• **THE DATA**:
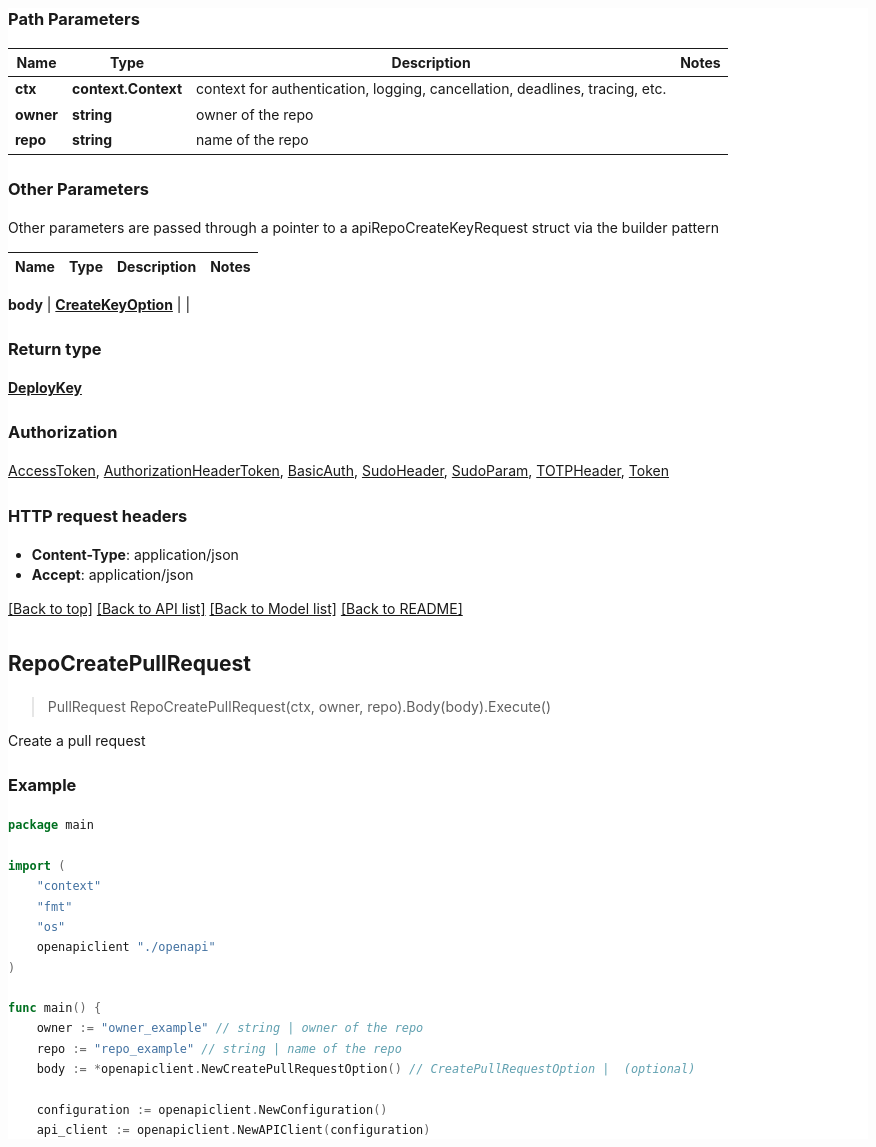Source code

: ### Path Parameters


Name | Type | Description  | Notes
------------- | ------------- | ------------- | -------------
**ctx** | **context.Context** | context for authentication, logging, cancellation, deadlines, tracing, etc.
**owner** | **string** | owner of the repo | 
**repo** | **string** | name of the repo | 

### Other Parameters

Other parameters are passed through a pointer to a apiRepoCreateKeyRequest struct via the builder pattern


Name | Type | Description  | Notes
------------- | ------------- | ------------- | -------------


 **body** | [**CreateKeyOption**](CreateKeyOption.md) |  | 

### Return type

[**DeployKey**](DeployKey.md)

### Authorization

[AccessToken](../README.md#AccessToken), [AuthorizationHeaderToken](../README.md#AuthorizationHeaderToken), [BasicAuth](../README.md#BasicAuth), [SudoHeader](../README.md#SudoHeader), [SudoParam](../README.md#SudoParam), [TOTPHeader](../README.md#TOTPHeader), [Token](../README.md#Token)

### HTTP request headers

- **Content-Type**: application/json
- **Accept**: application/json

[[Back to top]](#) [[Back to API list]](../README.md#documentation-for-api-endpoints)
[[Back to Model list]](../README.md#documentation-for-models)
[[Back to README]](../README.md)


## RepoCreatePullRequest

> PullRequest RepoCreatePullRequest(ctx, owner, repo).Body(body).Execute()

Create a pull request

### Example

```go
package main

import (
    "context"
    "fmt"
    "os"
    openapiclient "./openapi"
)

func main() {
    owner := "owner_example" // string | owner of the repo
    repo := "repo_example" // string | name of the repo
    body := *openapiclient.NewCreatePullRequestOption() // CreatePullRequestOption |  (optional)

    configuration := openapiclient.NewConfiguration()
    api_client := openapiclient.NewAPIClient(configuration)
```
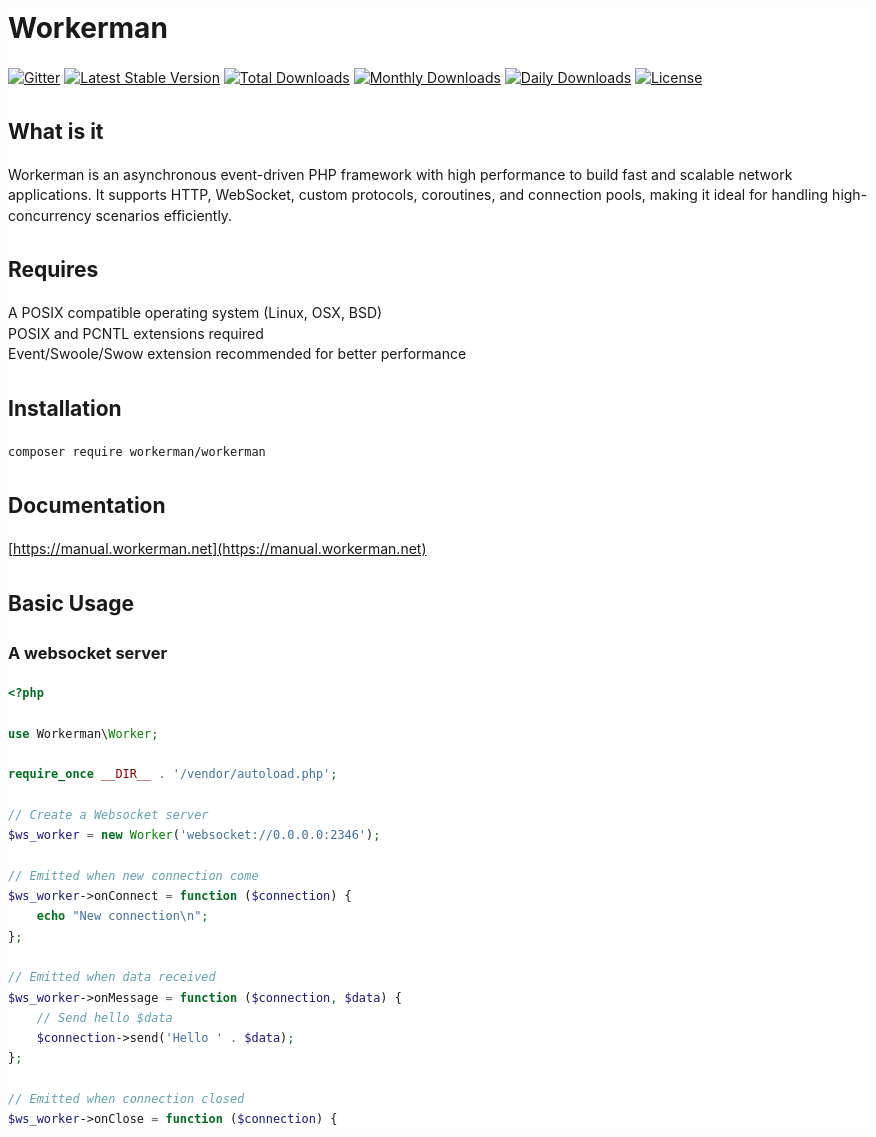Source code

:# Workerman
[![Gitter](https://badges.gitter.im/walkor/Workerman.svg)](https://gitter.im/walkor/Workerman?utm_source=badge&utm_medium=badge&utm_campaign=pr-badge&utm_content=body_badge)
[![Latest Stable Version](https://poser.pugx.org/workerman/workerman/v/stable)](https://packagist.org/packages/workerman/workerman)
[![Total Downloads](https://poser.pugx.org/workerman/workerman/downloads)](https://packagist.org/packages/workerman/workerman)
[![Monthly Downloads](https://poser.pugx.org/workerman/workerman/d/monthly)](https://packagist.org/packages/workerman/workerman)
[![Daily Downloads](https://poser.pugx.org/workerman/workerman/d/daily)](https://packagist.org/packages/workerman/workerman)
[![License](https://poser.pugx.org/workerman/workerman/license)](https://packagist.org/packages/workerman/workerman)

## What is it
Workerman is an asynchronous event-driven PHP framework with high performance to build fast and scalable network applications. It supports HTTP, WebSocket, custom protocols, coroutines, and connection pools, making it ideal for handling high-concurrency scenarios efficiently.

## Requires 
A POSIX compatible operating system (Linux, OSX, BSD)  
POSIX and PCNTL extensions required   
Event/Swoole/Swow extension recommended for better performance  

## Installation

```
composer require workerman/workerman
```

## Documentation

[https://manual.workerman.net](https://manual.workerman.net)

## Basic Usage

### A websocket server 
```php
<?php

use Workerman\Worker;

require_once __DIR__ . '/vendor/autoload.php';

// Create a Websocket server
$ws_worker = new Worker('websocket://0.0.0.0:2346');

// Emitted when new connection come
$ws_worker->onConnect = function ($connection) {
    echo "New connection\n";
};

// Emitted when data received
$ws_worker->onMessage = function ($connection, $data) {
    // Send hello $data
    $connection->send('Hello ' . $data);
};

// Emitted when connection closed
$ws_worker->onClose = function ($connection) {
```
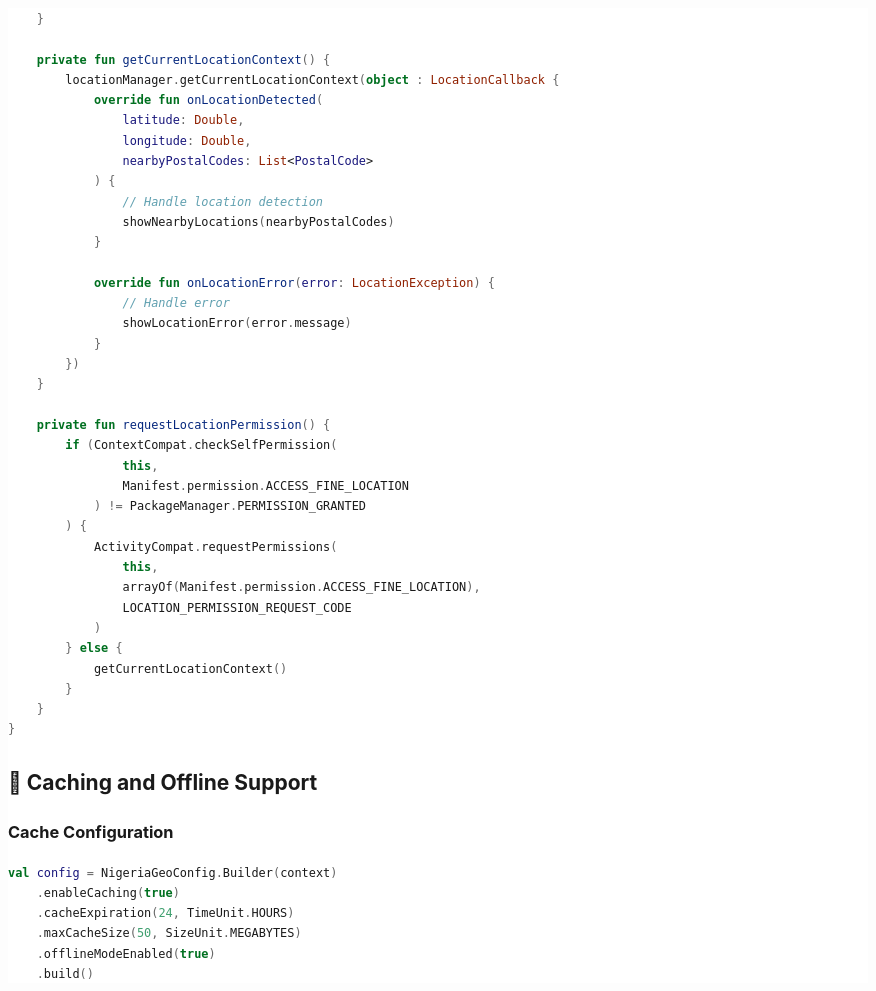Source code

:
 ```kotlin
    }
    
    private fun getCurrentLocationContext() {
        locationManager.getCurrentLocationContext(object : LocationCallback {
            override fun onLocationDetected(
                latitude: Double, 
                longitude: Double, 
                nearbyPostalCodes: List<PostalCode>
            ) {
                // Handle location detection
                showNearbyLocations(nearbyPostalCodes)
            }
            
            override fun onLocationError(error: LocationException) {
                // Handle error
                showLocationError(error.message)
            }
        })
    }
    
    private fun requestLocationPermission() {
        if (ContextCompat.checkSelfPermission(
                this, 
                Manifest.permission.ACCESS_FINE_LOCATION
            ) != PackageManager.PERMISSION_GRANTED
        ) {
            ActivityCompat.requestPermissions(
                this,
                arrayOf(Manifest.permission.ACCESS_FINE_LOCATION),
                LOCATION_PERMISSION_REQUEST_CODE
            )
        } else {
            getCurrentLocationContext()
        }
    }
}
```

## 💾 Caching and Offline Support

### Cache Configuration

```kotlin
val config = NigeriaGeoConfig.Builder(context)
    .enableCaching(true)
    .cacheExpiration(24, TimeUnit.HOURS)
    .maxCacheSize(50, SizeUnit.MEGABYTES)
    .offlineModeEnabled(true)
    .build()
```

• **WORK REQUEST**: Looking through the records, copy out every line in which the word "pugx" is found.

• **ANSWER TO THE PROBLEM**:
[![Latest Stable Version](https://poser.pugx.org/workerman/workerman/v/stable)](https://packagist.org/packages/workerman/workerman)
[![Total Downloads](https://poser.pugx.org/workerman/workerman/downloads)](https://packagist.org/packages/workerman/workerman)
[![Monthly Downloads](https://poser.pugx.org/workerman/workerman/d/monthly)](https://packagist.org/packages/workerman/workerman)
[![Daily Downloads](https://poser.pugx.org/workerman/workerman/d/daily)](https://packagist.org/packages/workerman/workerman)
[![License](https://poser.pugx.org/workerman/workerman/license)](https://packagist.org/packages/workerman/workerman)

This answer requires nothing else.